(Collected data)
----------

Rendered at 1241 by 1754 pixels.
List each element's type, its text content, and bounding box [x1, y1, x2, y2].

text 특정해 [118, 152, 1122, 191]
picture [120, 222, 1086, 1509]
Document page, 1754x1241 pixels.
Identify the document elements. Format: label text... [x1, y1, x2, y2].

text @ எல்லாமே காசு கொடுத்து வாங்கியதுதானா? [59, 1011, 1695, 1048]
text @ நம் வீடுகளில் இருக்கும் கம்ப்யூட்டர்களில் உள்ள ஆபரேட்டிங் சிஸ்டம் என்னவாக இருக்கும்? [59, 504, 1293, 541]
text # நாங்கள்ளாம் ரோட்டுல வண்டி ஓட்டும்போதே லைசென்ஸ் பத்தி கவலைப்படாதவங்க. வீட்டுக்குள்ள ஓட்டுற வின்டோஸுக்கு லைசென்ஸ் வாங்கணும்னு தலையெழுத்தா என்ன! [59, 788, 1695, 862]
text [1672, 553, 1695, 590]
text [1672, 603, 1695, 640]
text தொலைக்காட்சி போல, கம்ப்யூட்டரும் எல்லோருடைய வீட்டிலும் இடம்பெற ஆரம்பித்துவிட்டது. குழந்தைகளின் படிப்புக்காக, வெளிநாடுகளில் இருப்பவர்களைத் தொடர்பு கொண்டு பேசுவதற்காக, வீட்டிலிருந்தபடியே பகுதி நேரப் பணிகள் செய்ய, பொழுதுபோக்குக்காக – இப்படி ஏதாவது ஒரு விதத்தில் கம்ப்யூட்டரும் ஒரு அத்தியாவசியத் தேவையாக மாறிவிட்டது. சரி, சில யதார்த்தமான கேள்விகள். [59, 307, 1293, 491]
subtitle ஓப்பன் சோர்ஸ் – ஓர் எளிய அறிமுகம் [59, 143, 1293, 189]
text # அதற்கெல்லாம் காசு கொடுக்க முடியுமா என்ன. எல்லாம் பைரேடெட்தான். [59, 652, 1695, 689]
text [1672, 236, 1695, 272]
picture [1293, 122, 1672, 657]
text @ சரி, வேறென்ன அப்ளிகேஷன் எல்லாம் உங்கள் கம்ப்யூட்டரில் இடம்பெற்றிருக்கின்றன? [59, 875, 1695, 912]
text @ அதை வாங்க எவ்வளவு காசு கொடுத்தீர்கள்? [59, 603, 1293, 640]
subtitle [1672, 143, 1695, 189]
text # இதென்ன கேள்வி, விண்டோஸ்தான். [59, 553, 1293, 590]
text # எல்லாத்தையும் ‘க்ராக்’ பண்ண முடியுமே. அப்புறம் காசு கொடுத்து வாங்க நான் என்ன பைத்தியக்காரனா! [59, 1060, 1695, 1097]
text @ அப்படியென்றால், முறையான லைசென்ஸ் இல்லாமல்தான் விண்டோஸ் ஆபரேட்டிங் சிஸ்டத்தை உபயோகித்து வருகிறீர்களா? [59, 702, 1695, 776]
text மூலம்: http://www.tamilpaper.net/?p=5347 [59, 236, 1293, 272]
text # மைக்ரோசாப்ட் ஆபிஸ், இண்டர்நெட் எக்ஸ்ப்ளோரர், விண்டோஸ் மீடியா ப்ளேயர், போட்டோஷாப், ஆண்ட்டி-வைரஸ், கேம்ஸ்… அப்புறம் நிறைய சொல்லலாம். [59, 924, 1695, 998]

----------

Given problem ::
Copy all of the data above word for word, with every character and line kept unchanged.

Task result ::
Rendered at 1241 by 1754 pixels.
List each element's type, its text content, and bounding box [x1, y1, x2, y2].

text 특정해 [118, 152, 1122, 191]
picture [120, 222, 1086, 1509]
Document page, 1754x1241 pixels.
Identify the document elements. Format: label text... [x1, y1, x2, y2].

text @ எல்லாமே காசு கொடுத்து வாங்கியதுதானா? [59, 1011, 1695, 1048]
text @ நம் வீடுகளில் இருக்கும் கம்ப்யூட்டர்களில் உள்ள ஆபரேட்டிங் சிஸ்டம் என்னவாக இருக்கும்? [59, 504, 1293, 541]
text # நாங்கள்ளாம் ரோட்டுல வண்டி ஓட்டும்போதே லைசென்ஸ் பத்தி கவலைப்படாதவங்க. வீட்டுக்குள்ள ஓட்டுற வின்டோஸுக்கு லைசென்ஸ் வாங்கணும்னு தலையெழுத்தா என்ன! [59, 788, 1695, 862]
text [1672, 553, 1695, 590]
text [1672, 603, 1695, 640]
text தொலைக்காட்சி போல, கம்ப்யூட்டரும் எல்லோருடைய வீட்டிலும் இடம்பெற ஆரம்பித்துவிட்டது. குழந்தைகளின் படிப்புக்காக, வெளிநாடுகளில் இருப்பவர்களைத் தொடர்பு கொண்டு பேசுவதற்காக, வீட்டிலிருந்தபடியே பகுதி நேரப் பணிகள் செய்ய, பொழுதுபோக்குக்காக – இப்படி ஏதாவது ஒரு விதத்தில் கம்ப்யூட்டரும் ஒரு அத்தியாவசியத் தேவையாக மாறிவிட்டது. சரி, சில யதார்த்தமான கேள்விகள். [59, 307, 1293, 491]
subtitle ஓப்பன் சோர்ஸ் – ஓர் எளிய அறிமுகம் [59, 143, 1293, 189]
text # அதற்கெல்லாம் காசு கொடுக்க முடியுமா என்ன. எல்லாம் பைரேடெட்தான். [59, 652, 1695, 689]
text [1672, 236, 1695, 272]
picture [1293, 122, 1672, 657]
text @ சரி, வேறென்ன அப்ளிகேஷன் எல்லாம் உங்கள் கம்ப்யூட்டரில் இடம்பெற்றிருக்கின்றன? [59, 875, 1695, 912]
text @ அதை வாங்க எவ்வளவு காசு கொடுத்தீர்கள்? [59, 603, 1293, 640]
subtitle [1672, 143, 1695, 189]
text # இதென்ன கேள்வி, விண்டோஸ்தான். [59, 553, 1293, 590]
text # எல்லாத்தையும் ‘க்ராக்’ பண்ண முடியுமே. அப்புறம் காசு கொடுத்து வாங்க நான் என்ன பைத்தியக்காரனா! [59, 1060, 1695, 1097]
text @ அப்படியென்றால், முறையான லைசென்ஸ் இல்லாமல்தான் விண்டோஸ் ஆபரேட்டிங் சிஸ்டத்தை உபயோகித்து வருகிறீர்களா? [59, 702, 1695, 776]
text மூலம்: http://www.tamilpaper.net/?p=5347 [59, 236, 1293, 272]
text # மைக்ரோசாப்ட் ஆபிஸ், இண்டர்நெட் எக்ஸ்ப்ளோரர், விண்டோஸ் மீடியா ப்ளேயர், போட்டோஷாப், ஆண்ட்டி-வைரஸ், கேம்ஸ்… அப்புறம் நிறைய சொல்லலாம். [59, 924, 1695, 998]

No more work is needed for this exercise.